▸ **Goal of the exercise**
Which lines of the listing below contain the word "plazos"? Copy each of them.

▸ **Provided records**
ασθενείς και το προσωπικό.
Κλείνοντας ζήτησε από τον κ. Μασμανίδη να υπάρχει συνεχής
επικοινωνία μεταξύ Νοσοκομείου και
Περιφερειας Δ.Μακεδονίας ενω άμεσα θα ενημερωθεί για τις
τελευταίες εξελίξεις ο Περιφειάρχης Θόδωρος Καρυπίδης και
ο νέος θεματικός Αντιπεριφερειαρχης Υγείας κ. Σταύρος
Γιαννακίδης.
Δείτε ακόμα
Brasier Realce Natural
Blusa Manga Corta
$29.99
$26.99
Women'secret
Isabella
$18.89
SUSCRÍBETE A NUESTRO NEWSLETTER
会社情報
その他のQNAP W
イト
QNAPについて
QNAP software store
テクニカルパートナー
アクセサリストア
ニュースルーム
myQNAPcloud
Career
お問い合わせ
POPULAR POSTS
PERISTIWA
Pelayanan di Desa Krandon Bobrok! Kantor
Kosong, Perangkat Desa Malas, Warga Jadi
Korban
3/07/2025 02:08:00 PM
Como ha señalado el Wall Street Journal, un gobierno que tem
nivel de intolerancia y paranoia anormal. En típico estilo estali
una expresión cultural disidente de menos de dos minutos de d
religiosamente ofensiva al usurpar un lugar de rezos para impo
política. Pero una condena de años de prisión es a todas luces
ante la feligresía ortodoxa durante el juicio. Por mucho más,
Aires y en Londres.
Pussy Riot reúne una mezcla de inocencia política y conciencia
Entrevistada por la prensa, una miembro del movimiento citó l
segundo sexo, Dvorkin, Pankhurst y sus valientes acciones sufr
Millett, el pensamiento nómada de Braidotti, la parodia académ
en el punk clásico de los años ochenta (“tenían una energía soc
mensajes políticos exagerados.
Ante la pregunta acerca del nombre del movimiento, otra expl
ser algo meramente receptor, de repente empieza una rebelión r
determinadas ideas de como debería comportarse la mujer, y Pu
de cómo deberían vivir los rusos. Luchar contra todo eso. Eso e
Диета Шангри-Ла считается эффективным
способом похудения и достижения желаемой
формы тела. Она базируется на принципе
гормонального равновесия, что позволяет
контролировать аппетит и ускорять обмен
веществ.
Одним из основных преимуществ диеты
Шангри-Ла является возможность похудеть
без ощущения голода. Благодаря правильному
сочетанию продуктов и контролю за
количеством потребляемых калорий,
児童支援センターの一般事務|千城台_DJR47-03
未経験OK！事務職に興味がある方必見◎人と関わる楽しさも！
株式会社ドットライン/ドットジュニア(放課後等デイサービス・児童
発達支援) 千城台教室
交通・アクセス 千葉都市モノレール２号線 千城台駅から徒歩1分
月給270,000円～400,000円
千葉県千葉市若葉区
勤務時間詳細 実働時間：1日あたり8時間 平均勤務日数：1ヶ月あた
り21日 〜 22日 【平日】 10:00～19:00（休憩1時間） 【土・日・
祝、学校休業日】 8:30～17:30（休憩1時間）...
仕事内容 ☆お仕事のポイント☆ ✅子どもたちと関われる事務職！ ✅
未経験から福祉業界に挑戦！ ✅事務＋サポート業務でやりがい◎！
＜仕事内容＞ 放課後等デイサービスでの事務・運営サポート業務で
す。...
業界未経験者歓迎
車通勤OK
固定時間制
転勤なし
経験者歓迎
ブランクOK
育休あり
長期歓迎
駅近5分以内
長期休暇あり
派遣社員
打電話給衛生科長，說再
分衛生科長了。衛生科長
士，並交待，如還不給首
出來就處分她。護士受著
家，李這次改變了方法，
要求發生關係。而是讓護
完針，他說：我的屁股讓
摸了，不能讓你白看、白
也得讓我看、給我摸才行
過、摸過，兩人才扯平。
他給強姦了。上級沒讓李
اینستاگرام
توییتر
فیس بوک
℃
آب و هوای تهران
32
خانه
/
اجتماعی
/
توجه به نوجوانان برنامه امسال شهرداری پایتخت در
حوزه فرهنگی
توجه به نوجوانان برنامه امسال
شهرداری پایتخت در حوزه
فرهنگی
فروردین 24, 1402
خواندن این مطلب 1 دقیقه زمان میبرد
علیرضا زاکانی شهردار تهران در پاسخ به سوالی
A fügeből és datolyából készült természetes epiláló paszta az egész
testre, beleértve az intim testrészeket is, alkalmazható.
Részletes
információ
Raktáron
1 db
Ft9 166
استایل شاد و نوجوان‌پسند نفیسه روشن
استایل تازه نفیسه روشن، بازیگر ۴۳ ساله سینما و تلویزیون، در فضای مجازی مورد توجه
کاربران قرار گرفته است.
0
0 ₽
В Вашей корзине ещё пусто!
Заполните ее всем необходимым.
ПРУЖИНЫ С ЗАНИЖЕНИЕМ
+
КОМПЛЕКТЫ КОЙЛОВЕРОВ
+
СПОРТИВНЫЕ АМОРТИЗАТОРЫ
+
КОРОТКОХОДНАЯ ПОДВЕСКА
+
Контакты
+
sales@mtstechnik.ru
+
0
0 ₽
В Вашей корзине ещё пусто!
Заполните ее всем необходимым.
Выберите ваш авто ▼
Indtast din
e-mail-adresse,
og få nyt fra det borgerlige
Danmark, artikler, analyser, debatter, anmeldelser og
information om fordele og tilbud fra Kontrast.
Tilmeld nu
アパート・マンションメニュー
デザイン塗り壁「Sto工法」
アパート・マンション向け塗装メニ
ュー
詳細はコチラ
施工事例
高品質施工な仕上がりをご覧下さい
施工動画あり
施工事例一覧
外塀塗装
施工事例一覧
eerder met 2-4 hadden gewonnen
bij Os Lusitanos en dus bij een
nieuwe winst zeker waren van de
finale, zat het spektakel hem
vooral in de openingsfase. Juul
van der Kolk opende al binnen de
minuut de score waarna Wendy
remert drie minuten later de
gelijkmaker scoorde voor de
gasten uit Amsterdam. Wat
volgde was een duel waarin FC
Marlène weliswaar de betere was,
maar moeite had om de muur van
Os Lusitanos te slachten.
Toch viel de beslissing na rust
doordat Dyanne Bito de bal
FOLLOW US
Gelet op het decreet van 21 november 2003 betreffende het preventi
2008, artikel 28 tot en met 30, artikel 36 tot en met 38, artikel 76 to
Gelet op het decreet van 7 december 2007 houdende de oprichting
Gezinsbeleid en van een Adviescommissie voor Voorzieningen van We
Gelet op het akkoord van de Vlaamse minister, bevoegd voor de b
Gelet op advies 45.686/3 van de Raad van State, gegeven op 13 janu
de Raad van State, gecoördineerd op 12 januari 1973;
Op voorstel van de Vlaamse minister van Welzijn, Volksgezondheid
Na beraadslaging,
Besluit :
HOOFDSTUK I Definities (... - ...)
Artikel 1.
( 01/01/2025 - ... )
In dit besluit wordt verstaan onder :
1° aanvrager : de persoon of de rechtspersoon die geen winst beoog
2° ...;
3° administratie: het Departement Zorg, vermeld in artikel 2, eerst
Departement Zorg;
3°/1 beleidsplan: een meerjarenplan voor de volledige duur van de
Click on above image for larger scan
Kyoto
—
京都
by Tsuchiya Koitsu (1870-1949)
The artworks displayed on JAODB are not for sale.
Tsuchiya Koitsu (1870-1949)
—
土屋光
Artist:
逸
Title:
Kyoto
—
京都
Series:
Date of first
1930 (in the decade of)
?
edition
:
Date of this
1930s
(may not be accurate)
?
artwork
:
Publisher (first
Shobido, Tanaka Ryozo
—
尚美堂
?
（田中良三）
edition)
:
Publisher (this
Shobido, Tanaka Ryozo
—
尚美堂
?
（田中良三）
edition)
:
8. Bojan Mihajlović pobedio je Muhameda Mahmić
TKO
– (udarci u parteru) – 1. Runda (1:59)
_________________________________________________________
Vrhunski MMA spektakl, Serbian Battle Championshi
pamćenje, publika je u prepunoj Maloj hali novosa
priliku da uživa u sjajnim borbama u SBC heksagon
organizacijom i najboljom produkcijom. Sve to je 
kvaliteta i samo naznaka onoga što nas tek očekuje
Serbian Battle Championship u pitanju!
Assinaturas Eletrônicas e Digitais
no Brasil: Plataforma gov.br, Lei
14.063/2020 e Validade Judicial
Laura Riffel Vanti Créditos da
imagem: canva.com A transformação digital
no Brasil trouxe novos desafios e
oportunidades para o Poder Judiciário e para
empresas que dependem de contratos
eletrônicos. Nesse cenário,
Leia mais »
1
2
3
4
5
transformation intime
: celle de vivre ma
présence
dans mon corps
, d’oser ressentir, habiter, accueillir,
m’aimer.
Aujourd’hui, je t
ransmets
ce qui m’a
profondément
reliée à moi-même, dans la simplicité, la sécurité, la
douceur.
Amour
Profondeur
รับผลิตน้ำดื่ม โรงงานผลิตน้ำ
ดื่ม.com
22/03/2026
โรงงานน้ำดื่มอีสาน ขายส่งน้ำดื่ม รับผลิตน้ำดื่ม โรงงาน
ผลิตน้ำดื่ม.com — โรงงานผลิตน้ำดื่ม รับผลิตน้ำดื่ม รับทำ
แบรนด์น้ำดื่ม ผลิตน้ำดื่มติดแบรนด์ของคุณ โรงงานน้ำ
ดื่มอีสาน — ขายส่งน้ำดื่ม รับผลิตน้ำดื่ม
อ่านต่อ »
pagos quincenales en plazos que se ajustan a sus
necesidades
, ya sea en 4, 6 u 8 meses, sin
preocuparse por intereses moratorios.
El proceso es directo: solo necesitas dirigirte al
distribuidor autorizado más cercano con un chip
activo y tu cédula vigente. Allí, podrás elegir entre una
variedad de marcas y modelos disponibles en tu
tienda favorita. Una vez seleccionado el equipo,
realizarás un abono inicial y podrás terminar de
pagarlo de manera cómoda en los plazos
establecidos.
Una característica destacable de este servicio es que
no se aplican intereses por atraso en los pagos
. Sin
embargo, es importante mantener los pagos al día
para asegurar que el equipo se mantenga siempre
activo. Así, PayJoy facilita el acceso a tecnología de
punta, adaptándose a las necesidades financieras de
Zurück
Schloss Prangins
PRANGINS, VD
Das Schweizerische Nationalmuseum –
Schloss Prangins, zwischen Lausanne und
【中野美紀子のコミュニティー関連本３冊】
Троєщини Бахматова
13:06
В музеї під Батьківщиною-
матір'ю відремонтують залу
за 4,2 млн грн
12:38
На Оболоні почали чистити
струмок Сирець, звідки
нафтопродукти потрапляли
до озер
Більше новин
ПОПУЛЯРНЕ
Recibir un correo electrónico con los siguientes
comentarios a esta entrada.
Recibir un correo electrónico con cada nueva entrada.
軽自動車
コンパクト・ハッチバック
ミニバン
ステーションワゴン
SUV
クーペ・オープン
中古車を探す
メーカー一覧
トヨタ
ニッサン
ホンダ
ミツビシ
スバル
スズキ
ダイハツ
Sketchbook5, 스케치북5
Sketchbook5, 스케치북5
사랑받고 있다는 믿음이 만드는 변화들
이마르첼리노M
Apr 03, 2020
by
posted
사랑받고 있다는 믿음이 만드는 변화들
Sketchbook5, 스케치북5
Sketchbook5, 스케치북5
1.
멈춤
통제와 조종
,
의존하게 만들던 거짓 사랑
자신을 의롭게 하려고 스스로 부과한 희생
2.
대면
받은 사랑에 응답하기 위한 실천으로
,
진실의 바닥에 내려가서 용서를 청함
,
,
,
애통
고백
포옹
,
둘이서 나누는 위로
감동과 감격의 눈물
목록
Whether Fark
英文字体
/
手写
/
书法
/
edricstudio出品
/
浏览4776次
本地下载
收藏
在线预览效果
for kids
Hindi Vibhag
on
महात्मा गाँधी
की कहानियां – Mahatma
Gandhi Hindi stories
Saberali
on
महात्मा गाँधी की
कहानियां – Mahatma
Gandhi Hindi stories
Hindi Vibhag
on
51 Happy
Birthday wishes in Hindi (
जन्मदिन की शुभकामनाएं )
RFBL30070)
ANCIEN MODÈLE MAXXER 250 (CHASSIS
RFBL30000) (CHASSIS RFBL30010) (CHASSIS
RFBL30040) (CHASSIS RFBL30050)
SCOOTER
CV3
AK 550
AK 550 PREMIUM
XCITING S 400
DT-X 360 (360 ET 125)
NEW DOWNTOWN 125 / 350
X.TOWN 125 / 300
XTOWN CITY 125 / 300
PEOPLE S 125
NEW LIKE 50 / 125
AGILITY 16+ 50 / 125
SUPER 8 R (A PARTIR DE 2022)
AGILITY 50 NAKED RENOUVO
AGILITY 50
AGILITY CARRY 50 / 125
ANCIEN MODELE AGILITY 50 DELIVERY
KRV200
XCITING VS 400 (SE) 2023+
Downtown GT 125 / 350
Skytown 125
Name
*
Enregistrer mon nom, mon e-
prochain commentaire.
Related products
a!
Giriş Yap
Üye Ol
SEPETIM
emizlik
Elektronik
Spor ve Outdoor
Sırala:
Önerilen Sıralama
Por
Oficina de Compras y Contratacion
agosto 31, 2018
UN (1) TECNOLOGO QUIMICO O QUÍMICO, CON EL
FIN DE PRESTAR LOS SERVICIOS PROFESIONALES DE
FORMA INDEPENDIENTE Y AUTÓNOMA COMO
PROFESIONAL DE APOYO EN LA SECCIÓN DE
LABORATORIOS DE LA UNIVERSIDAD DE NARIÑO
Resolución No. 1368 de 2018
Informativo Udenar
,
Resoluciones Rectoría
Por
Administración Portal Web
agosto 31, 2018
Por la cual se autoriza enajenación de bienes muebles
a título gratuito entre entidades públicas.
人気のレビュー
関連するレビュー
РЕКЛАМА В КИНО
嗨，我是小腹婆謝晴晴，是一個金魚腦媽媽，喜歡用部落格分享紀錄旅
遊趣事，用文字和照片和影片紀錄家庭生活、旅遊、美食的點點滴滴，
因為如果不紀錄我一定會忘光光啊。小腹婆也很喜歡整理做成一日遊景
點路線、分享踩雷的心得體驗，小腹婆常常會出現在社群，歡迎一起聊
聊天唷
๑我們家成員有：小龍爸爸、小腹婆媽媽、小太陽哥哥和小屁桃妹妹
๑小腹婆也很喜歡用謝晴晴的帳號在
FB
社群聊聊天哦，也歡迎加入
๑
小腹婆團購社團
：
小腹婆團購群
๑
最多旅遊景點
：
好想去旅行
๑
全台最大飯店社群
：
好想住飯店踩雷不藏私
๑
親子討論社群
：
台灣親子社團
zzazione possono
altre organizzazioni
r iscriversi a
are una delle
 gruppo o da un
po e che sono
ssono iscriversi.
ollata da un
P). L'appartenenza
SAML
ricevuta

▸ **Response box**
pagos quincenales en plazos que se ajustan a sus
pagarlo de manera cómoda en los plazos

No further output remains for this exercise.